Step 3: Send Your First Event

The C# SDK provides a fully async API using the Task-based Asynchronous Pattern (TAP). All public methods have Async suffixes and accept CancellationToken parameters for cooperative cancellation. Events can be constructed using object initializer syntax or the builder pattern.

using DataStream.Events;
using DataStream.Exceptions;

// Send a single event
var signupEvent = new Event
{
    Name = "user.signup",
    Timestamp = DateTimeOffset.UtcNow,
    Properties = new Dictionary<string, object>
    {
        ["user_id"] = "usr_8a3f2b",
        ["email"] = "alice@example.com",
        ["plan"] = "starter",
        ["source"] = "organic",
        ["metadata"] = new Dictionary<string, object>
        {
            ["referrer"] = "https://blog.example.com/getting-started",
            ["utm_campaign"] = "launch_2024",
            ["browser"] = "Chrome/120",
            ["os"] = "macOS 14.2",
        },
    },
    IdempotencyKey = Guid.NewGuid().ToString(),
};

try
{
    var result = await client.Events.SendAsync(signupEvent);
    Console.WriteLine($"Event sent: {result.EventId}");
    Console.WriteLine($"Ingested at: {result.IngestedAt}");
    Console.WriteLine($"Processing lag: {result.ProcessingLagMs}ms");
}
catch (RateLimitException ex)
{
    Console.WriteLine($"Rate limited. Retry after {ex.RetryAfter} seconds");
}
catch (DataStreamException ex)
{
    Console.Error.WriteLine($"Failed to send event: {ex.Message}");
}

// Send a batch of events
var events = new List<Event>
{
    new Event
    {
        Name = "page.view",
        Properties = new Dictionary<string, object>
        {
            ["user_id"] = "usr_8a3f2b",
            ["page"] = "/dashboard",
            ["duration_ms"] = 1523,
            ["referrer"] = "/login",
        },
    },
    new Event
    {
        Name = "feature.used",
        Properties = new Dictionary<string, object>
        {
            ["user_id"] = "usr_8a3f2b",
            ["feature"] = "data_export",
            ["format"] = "csv",
            ["row_count"] = 15420,
        },
    },
    new Event
    {
        Name = "api.request",
        Properties = new Dictionary<string, object>
        {
            ["user_id"] = "usr_8a3f2b",
            ["endpoint"] = "/v2/events/query",
            ["method"] = "POST",
            ["status_code"] = 200,
            ["latency_ms"] = 89,
        },
    },
};

var batchResult = await client.Events.SendBatchAsync(events);
Console.WriteLine($"Batch: {batchResult.Accepted}/{batchResult.Total} accepted");
foreach (var error in batchResult.Errors)

Required tasks:
1) Write out the portion of the C# SDK walkthrough above between "var batchResult = await" and "error in batchResult.Errors)", inclusive.
2) Write what comes next in the C# SDK walkthrough above, picking up after its final line.

Given data:
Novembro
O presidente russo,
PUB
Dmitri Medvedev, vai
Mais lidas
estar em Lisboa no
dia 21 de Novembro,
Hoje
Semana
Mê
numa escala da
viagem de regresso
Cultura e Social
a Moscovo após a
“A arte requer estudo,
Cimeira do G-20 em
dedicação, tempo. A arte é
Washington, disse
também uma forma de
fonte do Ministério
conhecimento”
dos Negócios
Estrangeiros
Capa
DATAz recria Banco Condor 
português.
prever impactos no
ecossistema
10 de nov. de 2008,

Responses to the tasks:
1)
var batchResult = await client.Events.SendBatchAsync(events);
Console.WriteLine($"Batch: {batchResult.Accepted}/{batchResult.Total} accepted");
foreach (var error in batchResult.Errors)

2)
{
    Console.WriteLine($"  Error on event {error.Index}: {error.Message}");
}

// Buffered sender using channels (System.Threading.Channels)
using DataStream.Events.Buffering;

var sender = new BufferedSender(client, new BufferedSenderOptions
{
    BatchSize = 500,
    FlushInterval = TimeSpan.FromSeconds(5),
    MaxQueueSize = 10000,
    OnError = (ex) => Console.Error.WriteLine($"Batch error: {ex.Message}"),
    OnFlush = (stats) => Console.WriteLine($"Flushed {stats.Count} events"),
});

await sender.StartAsync();

for (int i = 0; i < 10000; i++)
{
    await sender.EnqueueAsync(new Event
    {
        Name = "load_test.event",
        Properties = new Dictionary<string, object>
        {
            ["index"] = i,
            ["batch"] = "test_run_1",
        },
    });
}

await sender.StopAsync();  // flushes remaining events

Step 4: Query Events

The query API in C# uses LINQ-inspired method chaining for a familiar developer experience. Query objects are immutable; each builder method returns a new query. Results support IAsyncEnumerable for efficient streaming pagination.

using DataStream.Query;

// Simple query: recent signups
var query = new QueryBuilder("user.signup")
    .TimeRange(TimeRange.Last(TimeSpan.FromHours(24)))
    .Limit(100)
    .OrderBy("timestamp", SortOrder.Descending)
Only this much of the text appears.